Banks are required to carry out more rigorous investigations in respect of foreign business clients. That applies in particular if such clients are established or carry out trading activities in a country that is not implementing sanctions supported by Switzerland. The bank concerned must therefore, for example, clarify and document whether the client produces or trades in goods affected by Swiss sanctions, the countries the client operates in, and who the client’s customers are. The relevant know-your-customer information must be kept up to date.
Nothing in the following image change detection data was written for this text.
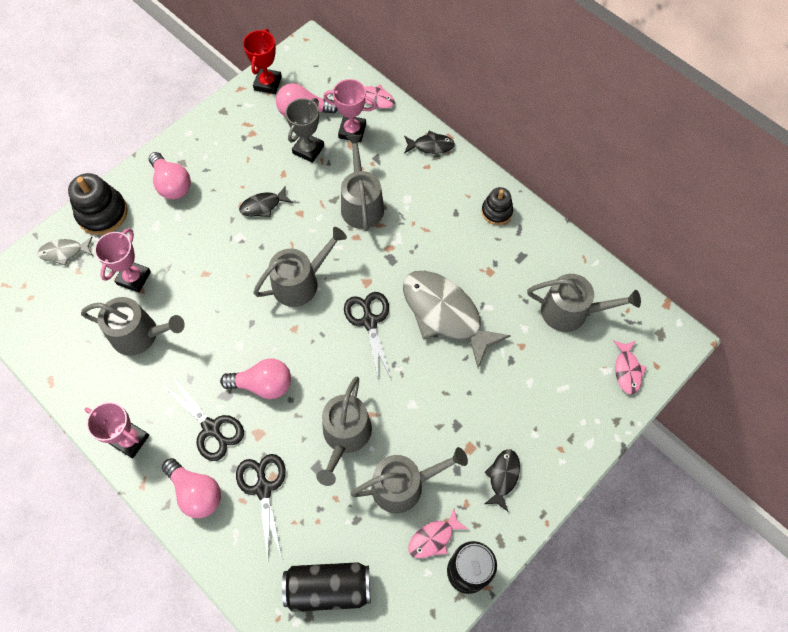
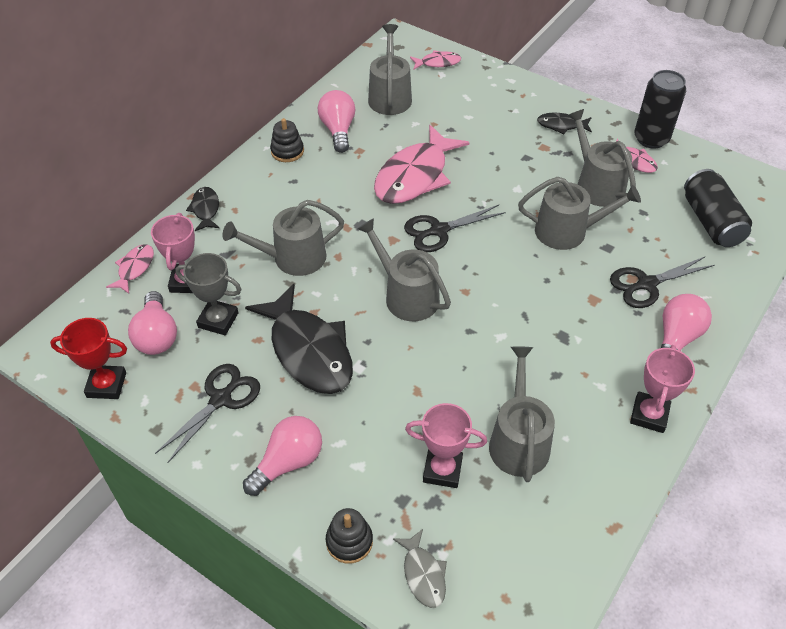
camera: 100 degrees left, 15 degrees down
(102, 213) = (349, 541): black stacking toy -> black stacking toy, size x0.62
(211, 428) = (604, 341): black scissors -> black scissors (221, 399)
(263, 206) = (308, 350): black fish -> black fish, size x2.11
(263, 384) = (538, 305): pink light bulb -> pink light bulb (338, 130)
(445, 314) = (415, 176): grey fish -> pink fish

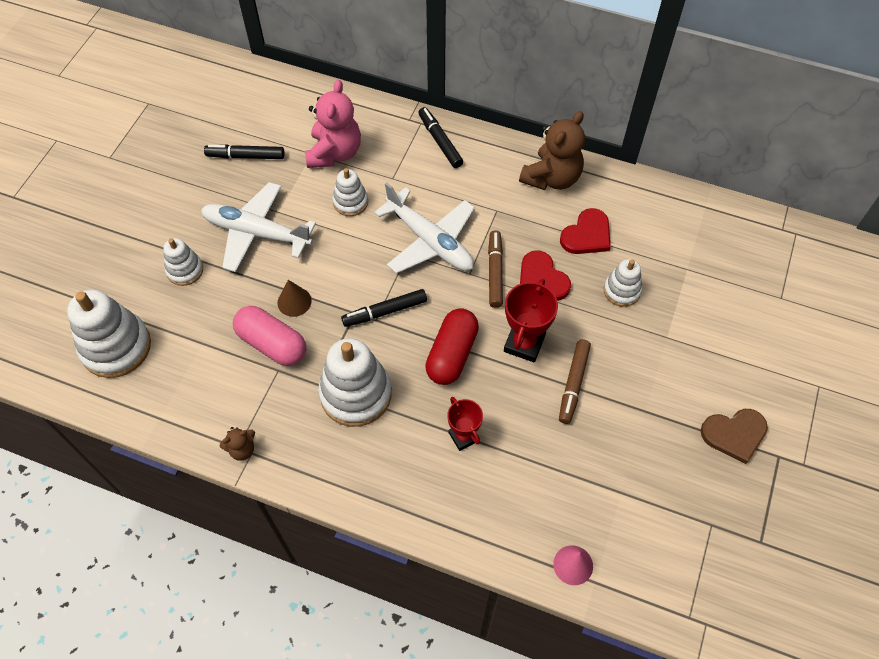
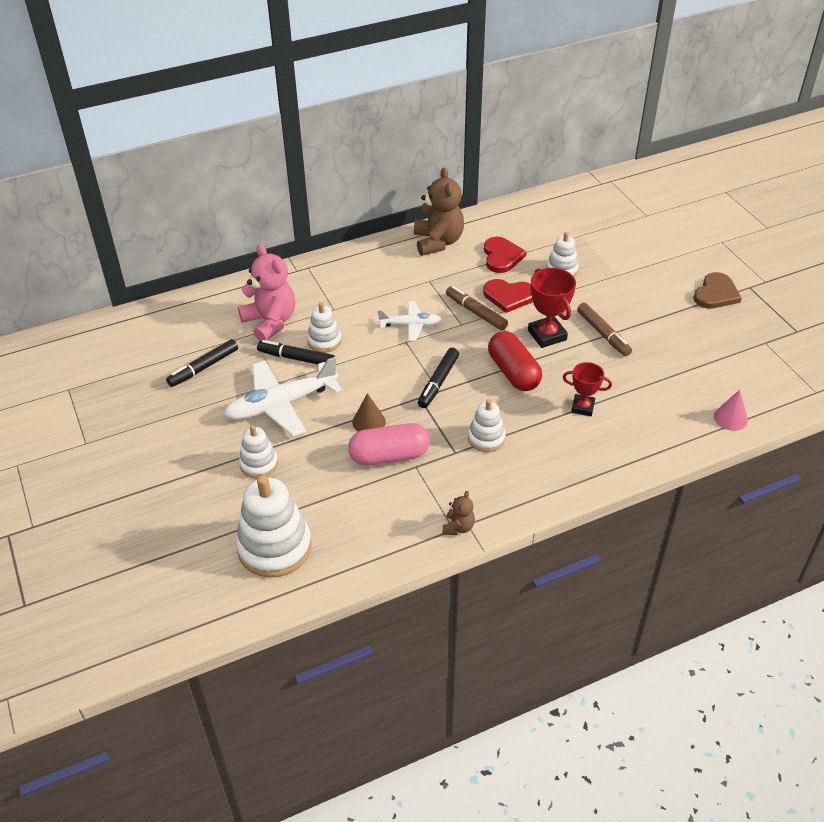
camera: 45 degrees left, 15 degrees down
(356, 394) = (486, 438): white stacking toy -> white stacking toy, size x0.55
(430, 241) = (410, 325): white plane -> white plane, size x0.57
(440, 141) = (336, 269): black marker -> black marker (296, 358)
To ensure that client relationships involving sanctioned persons can be spotted, banks must be aware of all persons and counterparties involved in the client relationship. In the case of client relationships entered into before 2016, it was still unnecessary for the controller to be identified. If banks continue client relationships for which the controller was not identified in view of the relevant transition provisions, they run the risk of maintaining business relationships involving sanctioned persons. In that respect, it is also relevant to point out the legal obligation, which provides that client files must be reviewed periodically to ensure they are up to date. When doing so, the identities of any as yet still unidentified controllers must be established. FINMA identified shortcomings in this regard during its on-site inspections and instructed the institutions concerned to rectify them.